Recent figures by the federal government’s fiscal monitor states that the Trudeau government ran a deficit of $48.5 billion between April and July of this year.

According to Canadian Taxpayers Federation (CTF) Alberta Director Kevin Lacey, Canadians can expect the Liberals to continue spending taxpayer funds while not addressing the government’s growing debt and deficit issues.

“With the Liberals, it’s just more borrowing after more borrowing. They talk big about how much they can spend but we never hear a peep about balancing the budget or finding savings within government,” said Lacey in an emailed statement. 

“During the pandemic, families across Canada have had to cut back, control their own spending and live within their means. The Liberal government did the exact opposite, they ran out and spent money they didn’t have.” 

The findings show how COVID-19 program spending declined about $58.1 billion from the same period last year when the Liberals ran a deficit of $148.6 billion. 

Additionally, public debt charges grew by $7.8 billion which was a $1 billion jump from the year prior. 
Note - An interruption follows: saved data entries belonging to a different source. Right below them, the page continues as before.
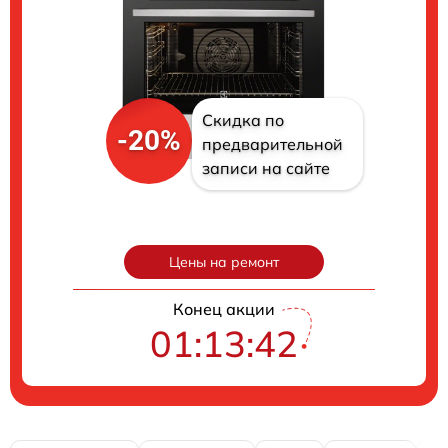
Скидка по
-20%
предварительной
записи на сайте
Цены на ремонт
Конец акции
01:13:41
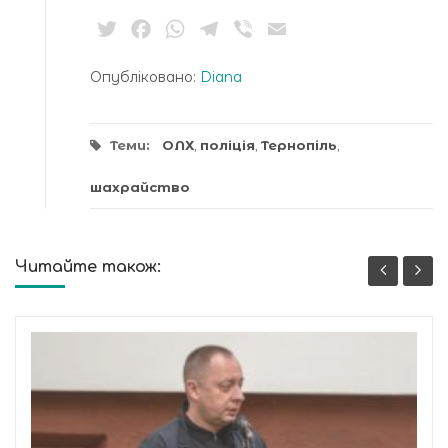
Twitter
Facebook
WhatsApp
Telegram
Viber
Email
Опубліковано:
Diana
Теми:
ОЛХ
,
поліція
,
Тернопіль
,
шахрайство
Читайте також:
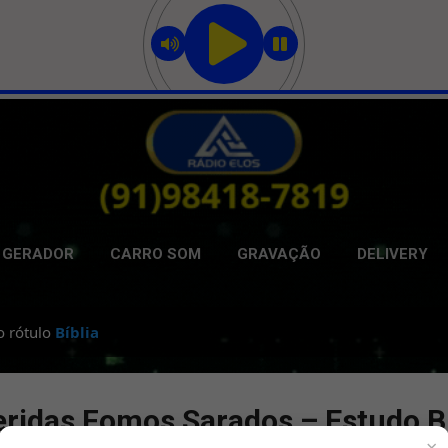
Pular para o conteúdo principal
GERADOR
CARRO SOM
GRAVAÇÃO
DELIVERY
o rótulo
Bíblia
eridas Fomos Sarados – Estudo Bí
×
“The Liberals told Canadians they would balance the budget by 2019, but they missed that by a country mile, now the Parliamentary budget officer projects we won’t hit a balanced budget for nearly five decades. Liberals owe it to Canadians to provide a realistic plan for how they plan to balance the budget, that won’t take 50 years, and start chipping away at the $1-trillion dollar federal debt,” Lacey told True North. 

Despite the government’s ballooning COVID-19 spending, Canada’s private sector took a toll during the pandemic while government jobs and pay raises surged.

According to a CTF report from earlier this month, 312,825 federal workers received a pay raise between 2020 and 2021. 

“Canadians have experienced a tale of two pandemics: one full of private sector pain, the other full of bureaucrat pay increases,” CTF Federal Director Franco Terrazzano said. 

“We need politicians and bureaucrats to help shoulder the burden because it can’t just be struggling families and businesses forced to pay back the $1-trillion federal debt.”